A sole community provider is a hospital that is the only Medicare and Medicaid provider in a service area; as such it receives higher federal and local reimbursements.
Hummer argued that competition will benefit the community and keep patients in town who would otherwise go elsewhere for care.
"Memorial already has competition," he said. "It's called El Paso (Texas). It's called Albuquerque."
Triad recently announced it has picked a site for its new hospital, on a 28-acre parcel of land that in 10 years is expected to be central Las Cruces.
The property is actually the second Triad has purchased. The first, for which Triad paid $2.8 million, was across the street from Memorial's HealthPlex facility, an ambulatory-care and diagnostic center that Memorial recently announced it would expand in a $22.7 million project.
The problem was that Triad's parcel had a restrictive covenant on it preventing anyone from building a healthcare facility there unless Memorial agreed. Triad at first thought it could sway Memorial, but Memorial stood firm, which forced Triad to buy a second piece of land. The company now plans to sell the first parcel.
Aelmans-Digman said Memorial's expansion plans are not in reaction to Triad's coming to town and adds that Memorial has had a plan in place for years, but that plan has been bogged down in a legal challenge.
However, the expansion project, which would add 24 private patient rooms at HealthPlex and 55 rooms at the main hospital, was announced on Oct. 12, just as Triad was sorting out where it would build its facility.
The legal challenge to Memorial's plans came in early 1999 from state Attorney General Patricia Madrid, who said the hospital wasn't complying with state wage requirements on its construction and expansion projects. In October, the state Supreme Court overruled a district court judge's opinion that state wage requirements applied to the hospital, sending the case back to state district court.

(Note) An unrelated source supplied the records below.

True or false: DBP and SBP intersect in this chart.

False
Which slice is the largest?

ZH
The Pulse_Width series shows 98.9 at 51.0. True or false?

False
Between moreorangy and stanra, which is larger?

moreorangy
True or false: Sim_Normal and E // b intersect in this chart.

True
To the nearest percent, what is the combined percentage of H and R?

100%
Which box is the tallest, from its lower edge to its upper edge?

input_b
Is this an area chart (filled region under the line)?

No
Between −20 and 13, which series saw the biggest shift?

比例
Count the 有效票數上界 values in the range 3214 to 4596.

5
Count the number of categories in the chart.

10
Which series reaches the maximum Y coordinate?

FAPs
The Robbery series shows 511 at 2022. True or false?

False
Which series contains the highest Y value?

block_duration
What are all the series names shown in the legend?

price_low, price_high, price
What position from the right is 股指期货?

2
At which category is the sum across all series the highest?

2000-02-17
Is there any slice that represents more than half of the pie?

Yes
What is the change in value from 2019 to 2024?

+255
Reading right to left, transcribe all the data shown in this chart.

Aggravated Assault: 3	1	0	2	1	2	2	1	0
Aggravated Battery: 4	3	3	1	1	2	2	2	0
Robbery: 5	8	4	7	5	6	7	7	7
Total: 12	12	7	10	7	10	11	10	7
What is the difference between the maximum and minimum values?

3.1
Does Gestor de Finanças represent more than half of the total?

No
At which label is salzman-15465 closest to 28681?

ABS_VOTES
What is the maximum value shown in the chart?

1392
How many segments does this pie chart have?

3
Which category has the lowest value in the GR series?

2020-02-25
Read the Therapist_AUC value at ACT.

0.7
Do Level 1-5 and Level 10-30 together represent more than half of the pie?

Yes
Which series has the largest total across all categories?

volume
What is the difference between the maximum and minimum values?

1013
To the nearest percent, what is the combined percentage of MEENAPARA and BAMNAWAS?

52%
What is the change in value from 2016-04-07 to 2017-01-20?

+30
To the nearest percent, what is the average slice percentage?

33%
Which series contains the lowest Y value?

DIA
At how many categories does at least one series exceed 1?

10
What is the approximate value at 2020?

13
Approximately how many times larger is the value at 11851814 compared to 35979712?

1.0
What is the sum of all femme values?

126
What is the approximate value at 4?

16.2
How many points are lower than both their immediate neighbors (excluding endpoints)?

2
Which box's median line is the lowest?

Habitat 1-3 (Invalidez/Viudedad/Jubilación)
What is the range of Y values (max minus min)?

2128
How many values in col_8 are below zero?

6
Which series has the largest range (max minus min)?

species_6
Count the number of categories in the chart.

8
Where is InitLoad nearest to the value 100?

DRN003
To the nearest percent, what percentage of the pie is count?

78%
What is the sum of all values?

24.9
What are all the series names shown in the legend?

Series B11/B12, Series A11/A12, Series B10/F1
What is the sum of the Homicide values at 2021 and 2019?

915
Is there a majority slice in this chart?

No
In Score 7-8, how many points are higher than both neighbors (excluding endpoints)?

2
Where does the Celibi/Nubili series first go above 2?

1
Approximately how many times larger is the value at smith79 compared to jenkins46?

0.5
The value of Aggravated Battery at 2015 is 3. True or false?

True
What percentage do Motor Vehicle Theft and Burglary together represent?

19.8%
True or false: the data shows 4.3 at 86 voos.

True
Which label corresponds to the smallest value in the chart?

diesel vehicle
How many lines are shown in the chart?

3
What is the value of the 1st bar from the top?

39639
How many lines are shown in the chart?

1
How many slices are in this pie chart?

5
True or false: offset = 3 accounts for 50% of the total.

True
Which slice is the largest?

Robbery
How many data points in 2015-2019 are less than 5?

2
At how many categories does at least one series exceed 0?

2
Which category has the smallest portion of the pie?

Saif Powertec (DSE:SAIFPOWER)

In 1999, the hospital reported a $1.3 million profit on revenue of $135 million, Aelmans-Digman said. But if Triad comes to town Memorial will lose at least $2.5 million in sole-community-provider funding, she said.
The community is waiting to see how it all shakes out.
Las Cruces Mayor Ruben Smith said he has heard arguments on both sides, and his main concern is that if Memorial begins to falter, it will be thrown back into the city and the county's laps.
"Very clearly, (Triad) is here to do business," he said. "They're here to provide the best services they can and they're here to compete. One thing without a doubt is the competition they'll bring to the community will force Memorial to improve services they're offering, and probably have them reassess the services they will be able to offer."
County Commission Chairman Carlos Garza is caught in the middle. His wife is a Memorial employee, and his sister is on a community board for Triad.
"I personally am fairly optimistic that they'll either coexist or one of them won't make it," he said. "That's unfortunate, but that's the way things are today."